SAN JOSE, Calif., Sept. 3 --OSRAM Opto Semiconductors announced today it has introduced blue thin-film light-emitting diodes (LEDs), which it calls an industry first.
OSRAM said the LEDs were developed with its indium gallium nitride-based, ThinGaN technology, which enables it to extract up to 75 percent of the internally generated light from the chip. A ThinGaN chip consists of an indium gallium nitride (InGaN)-on-sapphire chip, which is metallized and bonded to a carrier wafer.
The standard substrate material for blue LEDs is based on InGaN/silicon carbide (SiC), with a typical substrate thickness of 250 um. Chemically and mechanically, it is very stable and cannot be completely removed with either a wet chemical process or dry chemical plasma processes without also destroying the 5-um-thin InGaN epitaxial layer. Alternatively, sapphire is suitable as a standard substrate for InGaN epitaxy. However, the material properties of sapphire cause major distortions and defects during InGaN growth, which reduce the internal luminous efficacy, OSRAM said.

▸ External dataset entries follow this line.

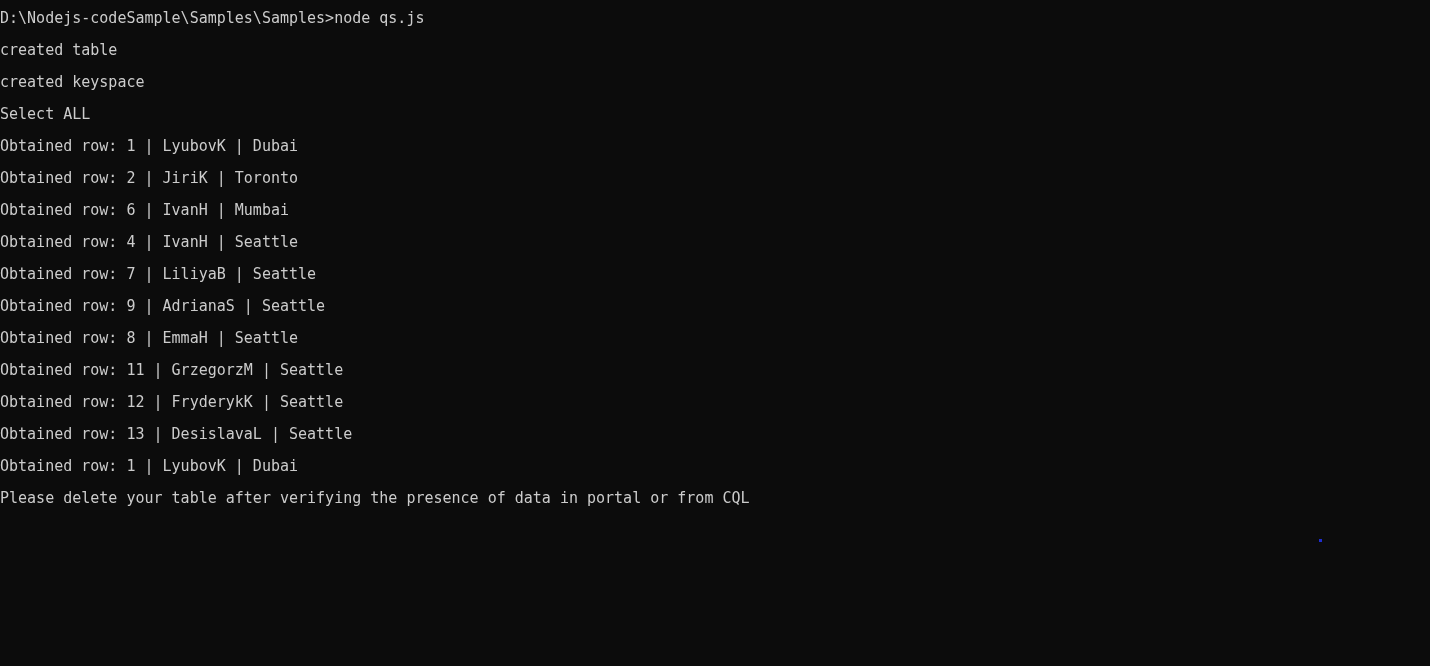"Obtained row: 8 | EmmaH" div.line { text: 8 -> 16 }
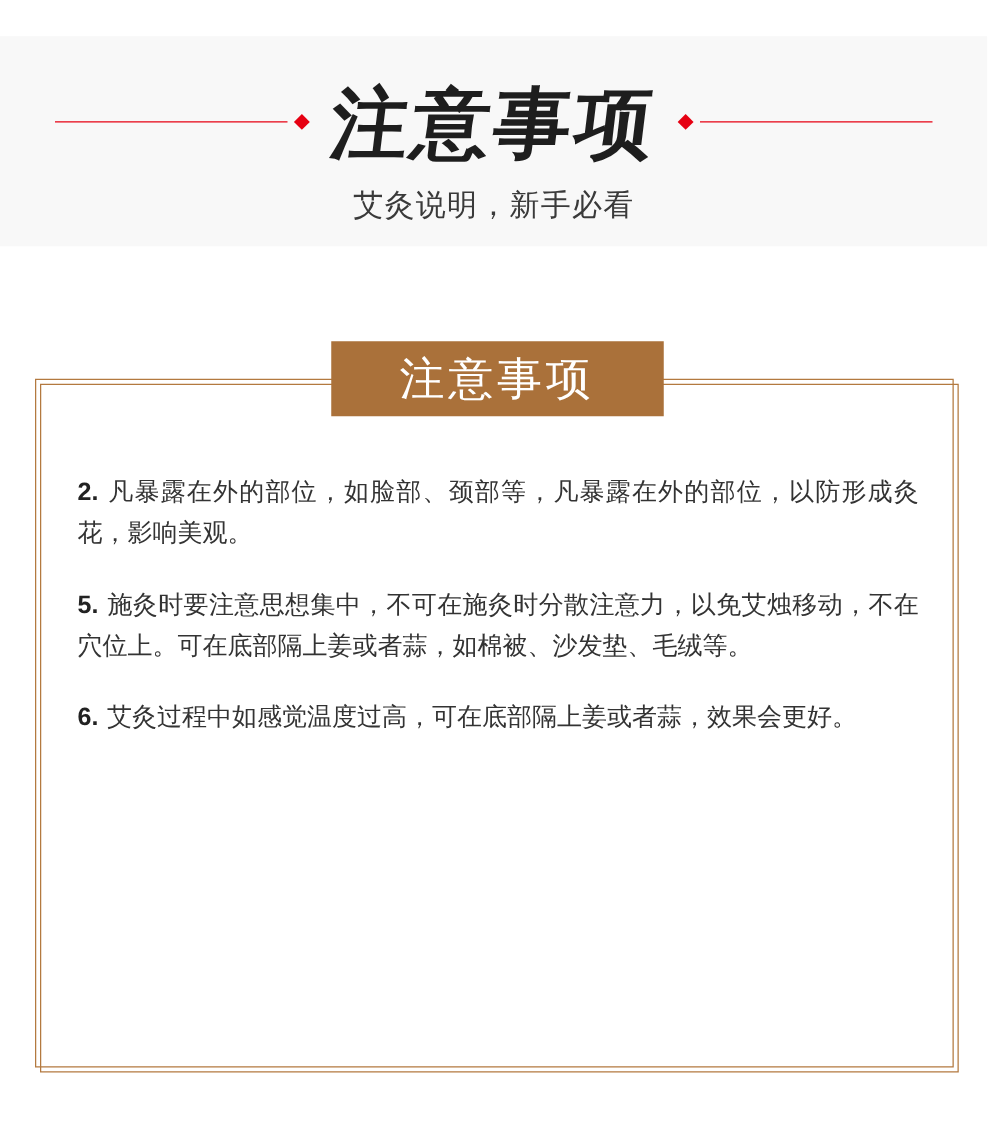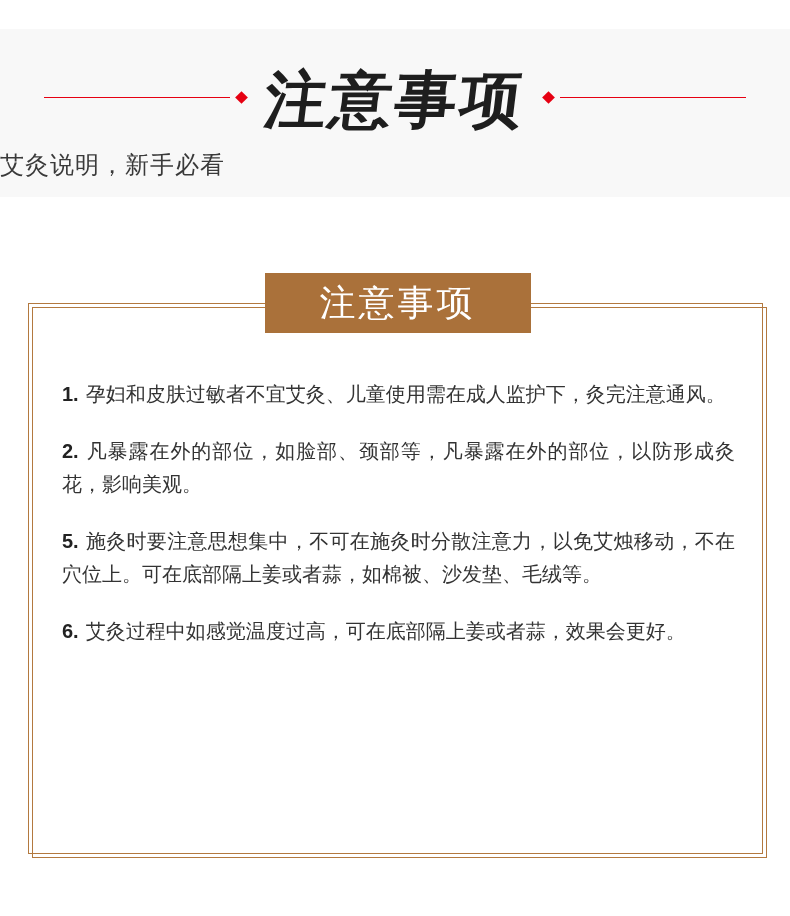"艾灸说明，新手必看" .hero-subtitle { text-align: none -> center }
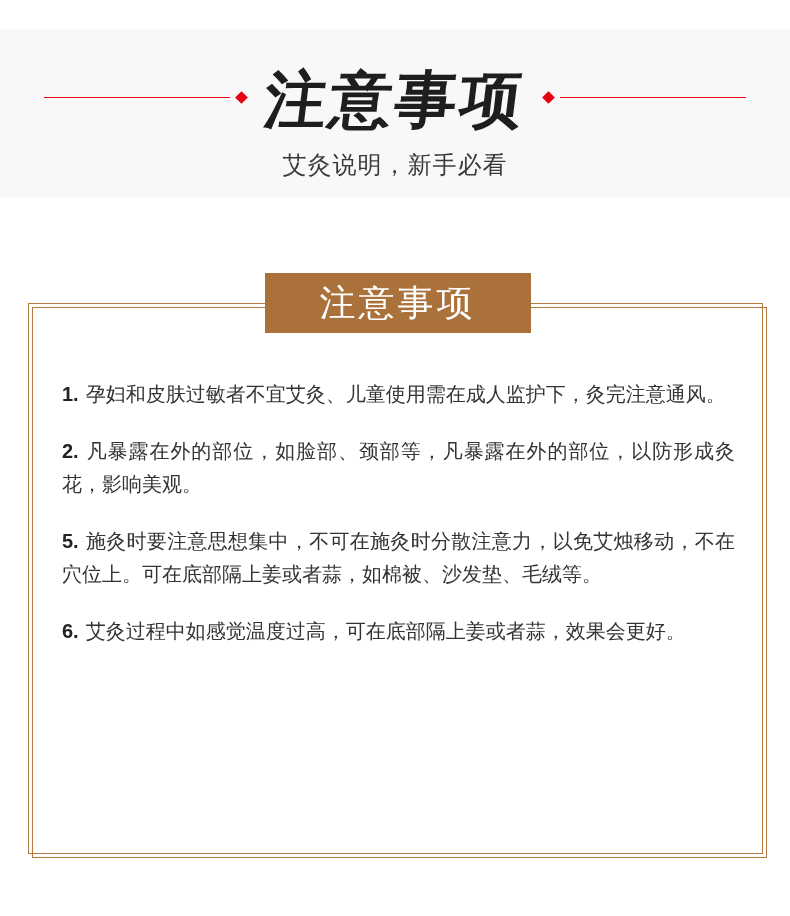"1. 孕妇和皮肤过敏者不宜艾灸、儿童使用需在成人监护下，灸完注意通风。" p.notice-item { html: <p><b>1.</b><span>孕妇和皮肤过敏者不宜艾灸、儿童使用需在成人监护下，灸完注意通风。</span></p> -> none }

OSRAM said it has tailored the epitaxial procedure specifically to this material and at the same time developed a method for careful removal of the substrate material.
"In the world's first production-scale laser lift-off plant, the light from a pulsed ultraviolet laser splits up the semiconductor material into its components. It is then cleanly separated from the sapphire substrate," the company said in a statement.
OSRAM said it will begin series production of the LEDs in 2004.